Action item:
The number needed is how many lines of the data hold the string "linh". Give that number and nothing more.

Saved entries:
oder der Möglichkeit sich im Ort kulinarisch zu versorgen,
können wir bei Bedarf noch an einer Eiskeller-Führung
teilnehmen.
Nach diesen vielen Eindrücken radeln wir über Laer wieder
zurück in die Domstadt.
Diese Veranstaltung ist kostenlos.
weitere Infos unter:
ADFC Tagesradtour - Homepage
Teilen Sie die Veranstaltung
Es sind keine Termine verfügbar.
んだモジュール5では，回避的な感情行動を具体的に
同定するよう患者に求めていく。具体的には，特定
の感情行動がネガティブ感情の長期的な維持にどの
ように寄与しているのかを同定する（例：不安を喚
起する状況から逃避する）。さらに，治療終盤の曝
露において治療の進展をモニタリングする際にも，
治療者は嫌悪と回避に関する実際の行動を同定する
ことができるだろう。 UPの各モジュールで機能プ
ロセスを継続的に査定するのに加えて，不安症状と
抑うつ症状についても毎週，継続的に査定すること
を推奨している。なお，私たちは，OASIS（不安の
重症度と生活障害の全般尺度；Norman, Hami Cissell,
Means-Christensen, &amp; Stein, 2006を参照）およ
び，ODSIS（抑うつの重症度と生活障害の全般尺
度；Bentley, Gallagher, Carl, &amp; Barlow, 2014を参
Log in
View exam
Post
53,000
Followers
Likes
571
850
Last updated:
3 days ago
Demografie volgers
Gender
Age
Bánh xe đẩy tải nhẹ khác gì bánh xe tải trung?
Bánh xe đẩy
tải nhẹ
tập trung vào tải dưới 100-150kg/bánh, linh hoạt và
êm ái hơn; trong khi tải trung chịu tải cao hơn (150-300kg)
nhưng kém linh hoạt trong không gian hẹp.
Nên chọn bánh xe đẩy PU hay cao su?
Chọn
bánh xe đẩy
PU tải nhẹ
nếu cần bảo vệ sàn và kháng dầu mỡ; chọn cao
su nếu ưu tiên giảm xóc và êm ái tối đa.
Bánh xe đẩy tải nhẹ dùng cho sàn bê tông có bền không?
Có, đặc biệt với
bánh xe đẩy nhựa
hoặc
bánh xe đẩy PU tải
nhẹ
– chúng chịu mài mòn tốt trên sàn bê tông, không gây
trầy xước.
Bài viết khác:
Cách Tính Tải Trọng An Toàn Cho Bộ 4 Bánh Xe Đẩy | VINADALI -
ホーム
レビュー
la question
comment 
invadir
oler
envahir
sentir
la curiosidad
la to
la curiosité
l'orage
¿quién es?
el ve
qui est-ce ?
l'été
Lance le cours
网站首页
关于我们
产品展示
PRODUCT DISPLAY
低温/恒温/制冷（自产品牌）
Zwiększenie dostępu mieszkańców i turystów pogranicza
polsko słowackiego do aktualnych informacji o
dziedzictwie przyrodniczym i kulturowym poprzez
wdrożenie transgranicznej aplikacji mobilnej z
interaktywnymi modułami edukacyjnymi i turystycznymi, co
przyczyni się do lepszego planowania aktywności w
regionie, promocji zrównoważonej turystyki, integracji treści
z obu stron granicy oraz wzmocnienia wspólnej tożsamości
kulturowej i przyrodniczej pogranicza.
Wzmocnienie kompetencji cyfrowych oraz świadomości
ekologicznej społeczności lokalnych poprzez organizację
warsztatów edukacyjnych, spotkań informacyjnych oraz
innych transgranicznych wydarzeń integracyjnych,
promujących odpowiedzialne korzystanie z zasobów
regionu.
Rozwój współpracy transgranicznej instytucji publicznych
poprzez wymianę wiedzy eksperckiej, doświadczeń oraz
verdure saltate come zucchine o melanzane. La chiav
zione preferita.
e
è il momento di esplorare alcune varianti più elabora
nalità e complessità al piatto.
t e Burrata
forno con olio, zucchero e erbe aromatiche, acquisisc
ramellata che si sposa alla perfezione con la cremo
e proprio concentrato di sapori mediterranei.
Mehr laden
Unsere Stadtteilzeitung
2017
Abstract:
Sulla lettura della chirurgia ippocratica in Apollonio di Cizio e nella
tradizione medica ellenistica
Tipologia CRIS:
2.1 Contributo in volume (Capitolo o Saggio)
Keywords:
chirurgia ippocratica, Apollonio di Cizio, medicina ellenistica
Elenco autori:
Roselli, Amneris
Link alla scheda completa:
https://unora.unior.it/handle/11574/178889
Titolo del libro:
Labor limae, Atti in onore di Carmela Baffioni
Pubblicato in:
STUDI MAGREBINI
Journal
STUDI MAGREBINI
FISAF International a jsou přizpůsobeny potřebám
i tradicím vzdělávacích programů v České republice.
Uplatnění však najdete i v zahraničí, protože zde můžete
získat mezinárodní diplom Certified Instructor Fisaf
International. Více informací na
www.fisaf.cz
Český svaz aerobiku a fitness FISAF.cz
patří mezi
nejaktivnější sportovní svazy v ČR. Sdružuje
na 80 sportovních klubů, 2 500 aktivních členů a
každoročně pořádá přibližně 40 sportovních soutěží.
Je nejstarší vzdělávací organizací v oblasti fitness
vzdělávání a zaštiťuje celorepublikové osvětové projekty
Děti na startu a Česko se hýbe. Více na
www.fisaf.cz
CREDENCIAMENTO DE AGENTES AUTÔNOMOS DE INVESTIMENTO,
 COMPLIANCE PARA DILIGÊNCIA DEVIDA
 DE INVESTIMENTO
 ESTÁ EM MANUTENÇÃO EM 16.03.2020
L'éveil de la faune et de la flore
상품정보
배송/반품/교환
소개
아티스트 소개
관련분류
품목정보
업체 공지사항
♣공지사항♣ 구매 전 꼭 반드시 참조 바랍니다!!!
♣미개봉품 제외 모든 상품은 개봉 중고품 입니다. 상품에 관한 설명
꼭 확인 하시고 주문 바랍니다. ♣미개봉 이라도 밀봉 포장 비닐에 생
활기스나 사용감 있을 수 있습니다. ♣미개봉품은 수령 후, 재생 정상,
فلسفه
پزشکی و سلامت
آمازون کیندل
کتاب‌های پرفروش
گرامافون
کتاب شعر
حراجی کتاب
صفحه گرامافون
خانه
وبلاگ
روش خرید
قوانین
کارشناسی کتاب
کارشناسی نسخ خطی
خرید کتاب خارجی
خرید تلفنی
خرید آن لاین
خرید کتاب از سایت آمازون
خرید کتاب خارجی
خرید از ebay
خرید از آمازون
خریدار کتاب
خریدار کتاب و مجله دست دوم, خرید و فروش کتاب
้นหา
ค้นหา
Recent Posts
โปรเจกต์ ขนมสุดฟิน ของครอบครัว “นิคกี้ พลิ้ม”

Response area:
2